**SELECTED PASSAGE:**
------------------------------------

2.2. Engine Assembly Components
Five main components that most frequently failed and caused warranty claims were chosen in (
Kumerow et al. 2014;
Shemyakin and Kniazev 2017) out of the available list of 60: the spark plug assembly (A), ignition coil assembly (B), computer assembly (C), crankshaft position sensor (D), and oxygen heated sensor (E). The spark plug assembly brings power to the spark plug, which provides the spark for the motor to start. The ignition coil assembly regulates the current to the spark plugs, helping to ignite the spark. The computer assembly includes engine sensors, and it controls the electronics for fuel-injection emission controls and the ignition. The crankshaft position sensor controls ignition system timings and reads rpms. Finally, the oxygen heated sensor determines the gas-fuel mix ratio by analyzing the air from the exhaust and adjusting the ratio as needed. The latter two components are controlled by the computer assembly. A failure of one of the chosen components does not necessarily cause the other ones, yet all of these components are all closely related and could all need to be repaired or replaced if, for example, a single event caused the system to short out.

------------------------------------

**PARTS OF THE EXERCISE:**
1/ Answer these questions using the passage on engine assembly components:
(a) How many components were on the available list from which the five were chosen?
(b) Which component reads rpms?
(c) What does the oxygen heated sensor analyze to determine the gas-fuel mix ratio?
2/ Resume the passage on engine assembly components after its last sentence and continue it.

------------------------------------

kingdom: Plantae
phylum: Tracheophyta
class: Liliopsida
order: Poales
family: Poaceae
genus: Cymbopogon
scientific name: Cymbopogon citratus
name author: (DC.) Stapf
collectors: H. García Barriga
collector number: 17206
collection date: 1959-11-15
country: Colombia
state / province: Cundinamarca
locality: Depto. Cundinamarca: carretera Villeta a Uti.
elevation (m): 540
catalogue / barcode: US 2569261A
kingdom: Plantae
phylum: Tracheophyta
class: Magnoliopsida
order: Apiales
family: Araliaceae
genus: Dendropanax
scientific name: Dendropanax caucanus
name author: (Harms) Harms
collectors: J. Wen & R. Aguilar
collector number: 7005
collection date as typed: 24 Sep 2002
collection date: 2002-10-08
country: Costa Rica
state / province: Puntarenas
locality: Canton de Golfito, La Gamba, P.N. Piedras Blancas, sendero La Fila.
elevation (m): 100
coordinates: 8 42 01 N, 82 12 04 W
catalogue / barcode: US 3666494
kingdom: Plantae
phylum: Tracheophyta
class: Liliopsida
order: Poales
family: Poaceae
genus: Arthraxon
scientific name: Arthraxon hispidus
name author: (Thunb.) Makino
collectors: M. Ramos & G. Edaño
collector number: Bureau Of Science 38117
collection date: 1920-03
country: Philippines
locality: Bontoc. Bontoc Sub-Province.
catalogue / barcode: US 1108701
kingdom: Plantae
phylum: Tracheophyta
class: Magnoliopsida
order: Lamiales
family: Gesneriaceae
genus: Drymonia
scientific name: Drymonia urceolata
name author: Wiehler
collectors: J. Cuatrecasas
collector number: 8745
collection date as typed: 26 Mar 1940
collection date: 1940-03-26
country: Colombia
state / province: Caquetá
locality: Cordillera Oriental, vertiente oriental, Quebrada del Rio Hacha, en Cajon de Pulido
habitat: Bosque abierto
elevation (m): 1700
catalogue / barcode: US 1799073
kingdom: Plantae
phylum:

------------------------------------

**THE RESPONSES:**
1/
(a) 60
(b) The crankshaft position sensor (D)
(c) The air from the exhaust

2/
Records were available only for 32,667 cars from the dataset that had at least one of the five main components fail within the time frame of the warranty. However, this dataset is somewhat limited due to the fact that many cars did not experience failure of those parts within the warranty years. It would be desirable to include all cars, whether or not they had one of the main five components fail. Using full data would help us make the models for joint dependence more realistic; however, such a dataset is also more complicated to obtain. Thus, our main focus is on the cars for which component failures were registered. In the case of multiple repairs, only the date of the first repair of each component per vehicle was used, and all repeats were excluded.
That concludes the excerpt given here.